The Communications Authority of Kenya (CA) is banking on the Universal Service Fund (USF) to deepen availability and accessibility of Information and Communication Technologies (ICTs) in rural, remote and poor urban areas.
CA, which has already collected over Sh5.5 billion as part of operators’ contribution to the fund, seeks to grow the kitty by a further Sh3 billion once implementation of its ongoing key projects is complete.
The projects, which include execution of Education Broadband Connectivity Plan, that seeks to connect 896 public secondary schools across the 47 counties, is projected to grow USF fund exponentially over time.
This fund, whose purpose is to support widespread access to ICT services, promote capacity building and innovation in the country, became active in 2013 and is primarily financed through mandatory contributions by licensed operators who contribute 0.5 per cent of their gross revenue.
Sources of the fund include levies on licensees, appropriations from government as well as grants and donations. CA director general Francis Wangusi however, expressed concerns over inconsistency of remittances by some licensees.
“While I’m happy to report that a majority of the licensees have been remitting their contribution to the USF kitty, we are also grappling with a number of licensees who have not been consistent in their remittances. The authority is engaging them to comply with provisions of the law,” said Wangusi.
Wangusi was speaking yesterday during the inauguration of six members of the Universal Service Advisory Council (USAC) which takes office on a three-year tenure. USAC key responsibilities will be to advise the Telcoms industry regulator in coming up with policies for execution of the USF fund.
The advisory council, whose other members had previously served a three-year contract following their nomination in 2014, will be chaired by Catherine Ngahu.
“You may have noticed that by appointing six members, we still have room for three more to reach the maximum of nine members as required by law. The appointment has been staggered to avoid a situation when the council will have no members when the current team’s term expires.
I will be making appointments on the remaining slots very soon,” ICT CS Joseph Mucheru said in a speech read on his behalf by his Permanent Secretary, Sammy Itemere.
USF’s five-billion milestone had previously been marred by reservations from telecom companies who had contended CA’s initial suggestion to increase that contribution to one per cent.

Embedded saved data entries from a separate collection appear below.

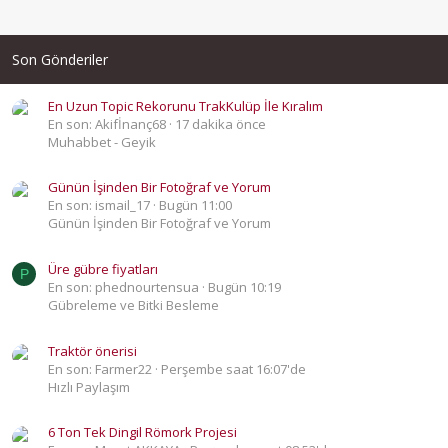
Son Gönderiler
En Uzun Topic Rekorunu TrakKulüp İle Kıralım
En son: Akifİnanç68
17 dakika önce
Muhabbet - Geyik
Günün İşinden Bir Fotoğraf ve Yorum
En son: ismail_17
Bugün 11:00
Günün İşinden Bir Fotoğraf ve Yorum
Üre gübre fiyatları
P
En son: phednourtensua
Bugün 10:19
Gübreleme ve Bitki Besleme
Traktör önerisi
En son: Farmer22
Perşembe saat 16:07'de
Hızlı Paylaşım
6 Ton Tek Dingil Römork Projesi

A study done by CA and USAC, titled ICT Access Gaps, to determine the levels of access to Information and Communications services in the country, revealed that 5.6 per cent of the population or about 2.66 million people have no access to telecommunication services, with about 418 sub-locations having less than half of their population covered by communications services while another 164 sub-locations have no access to 2G mobile service.